During my western blot procedure, instead of sharp bands, I have been getting getting bent V-shaped, or bracket shaped bands for any low molecular weight protein (GAPDH and beta-actin, ~40 kda). This makes me less confident in quantifying my western blots and I want to determine what causes this distortion.

A previous member of the lab was able to obtain crisp GAPDH bands using the same protocol. Even the first couple of blots I did had nice looking bands. Other than getting fresher reagents, I did not change anything in the procedure until I lowered the voltage and temperature. Has anyone else experienced these changes and were able to fix them?

My transfer protocol:

I use the Biorad protein gel system. After lyses I measure the total protein and heating in SDS buffer. I add 25 ul of sample (3-5 ug total protein) to a 10 well 4-15% gel. I run at 150V at room temperature until the dye front reaches near the bottom. I activate transfer paper with methanol -> H2O -> transfer buffer. I transfer at 100 V for 1 hour with an ice pack and cold buffer and sitting on ice to stay cool. After which I block and add my antibodies.

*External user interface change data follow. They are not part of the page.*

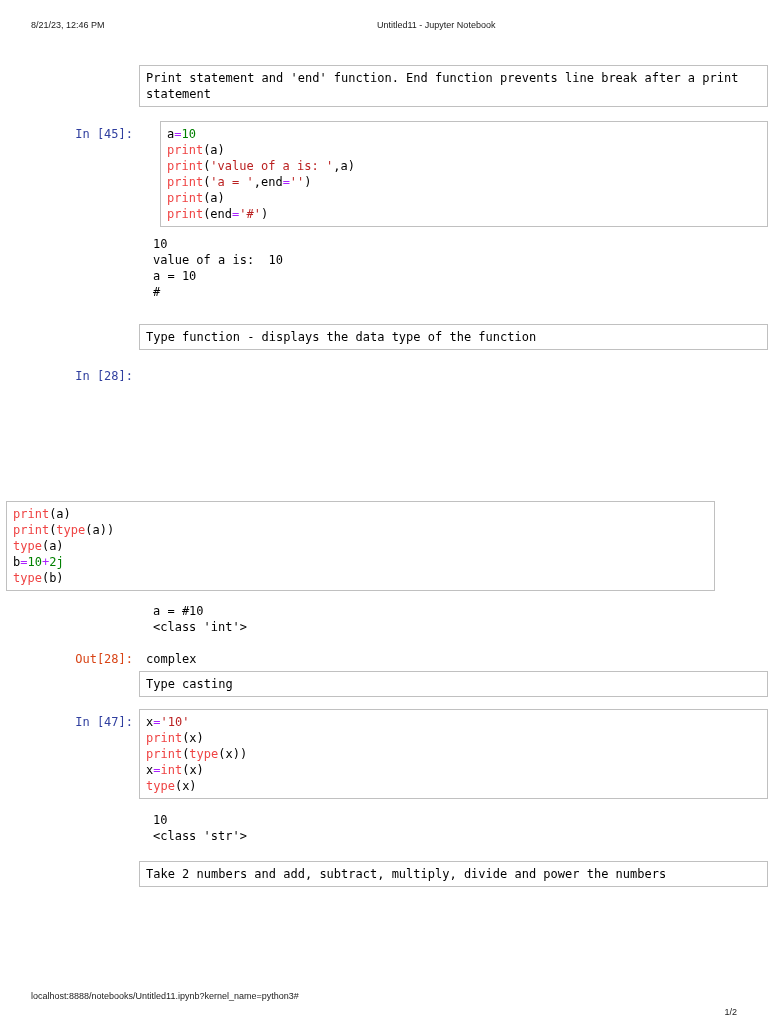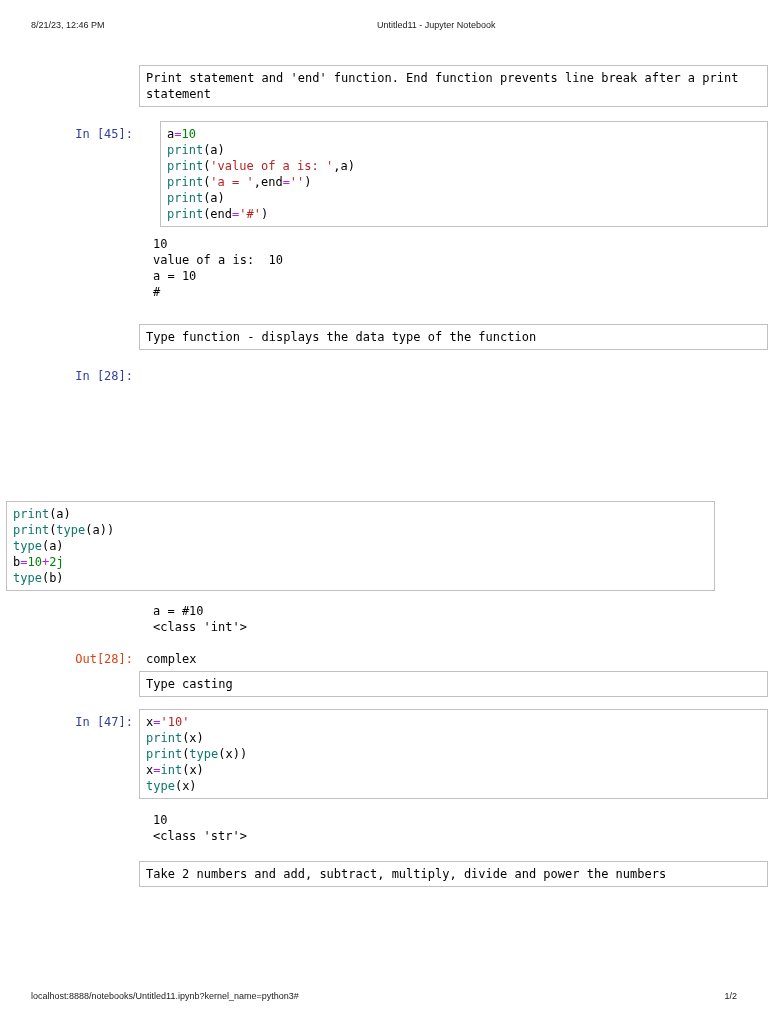--- a/index.html
+++ b/index.html
@@ -5,40 +5,40 @@
   html,body{margin:0;padding:0;background:#fff;}
   body{width:768px;height:1024px;position:relative;overflow:hidden;
        font-family:"Liberation Sans",sans-serif;color:#000;}
 
   
   .pheader{position:absolute;top:20px;left:31px;right:31px;font-size:9px;color:#1a1a1a;}
   .pheader .date{position:absolute;left:0;top:0;}
   .pheader .title{position:absolute;left:346px;top:0;}
   .pfooter{position:absolute;top:991px;left:31px;right:31px;font-size:9px;color:#1a1a1a;}
   .pfooter .url{position:absolute;left:0;top:0;text-align:center;}
-  .pfooter .page{position:absolute;right:0;top:0;}
+  .pfooter .page{position:absolute;right:0;top:16px;}
 
   
   .nb{position:absolute;top:65px;left:0;width:768px;}
   .row{display:flex;align-items:flex-start;}
   .prompt{width:133px;flex:0 0 133px;text-align:right;
           font-family:"DejaVu Sans Mono",monospace;font-size:12px;line-height:16px;
           padding-top:5px;white-space:pre;}
   .prompt.in{color:#303F9F;}
   .prompt.out{color:#D84315;padding-top:0;}
   .cellbox{box-sizing:border-box;margin-left:6px;width:709px;
            border:1px solid #c0c0c0;background:#fff;padding:4px 6px;}
   .mono{font-family:"DejaVu Sans Mono",monospace;font-size:12px;line-height:16px;white-space:pre;}
   .mdtext{white-space:pre-wrap;}
   .outblock{margin-left:146px;}
   .outval{padding-left:7px;}
 
   
   .tok-p{color:#000000;}
-  .tok-b{color:#0f766e;}
+  .tok-b{color:#ef4444;}
   .tok-s{color:#BA2121;}
   .tok-o{color:#AA22FF;}
   .tok-n{color:#008000;}
 
   
   .mt14{margin-top:14px;gap:21px;} .mt9{margin-top:9px;} .mt24{margin-top:24px;}
   .mt13{margin-top:13px;flex-direction:column;} .mt12{margin-top:12px;} .mt16{margin-top:16px;}
   .mt18{margin-top:4px;align-items:flex-end;} .mt17{margin-top:17px;}
 </style>
 </head>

I assume the problem is when running the gel. I've made sure to use fresh buffer and clean the apparatus. I also now lowered the voltage to run the gel to 90 V and run the gel and and transfer in the cold room. I think it may have slightly improved, but the bands are still curly shaped.

Images:

The lower bands of the first image are from the Western Blot of a previous member. The second image has GAPDH bands which were straight and not smudged which I obtained. The third and fourth images of my later GAPDH blots which came out distorted. In the last image I used beta-actin as the marker (lower bands). It too has the distorted shape.

Thank you for any help and suggestions.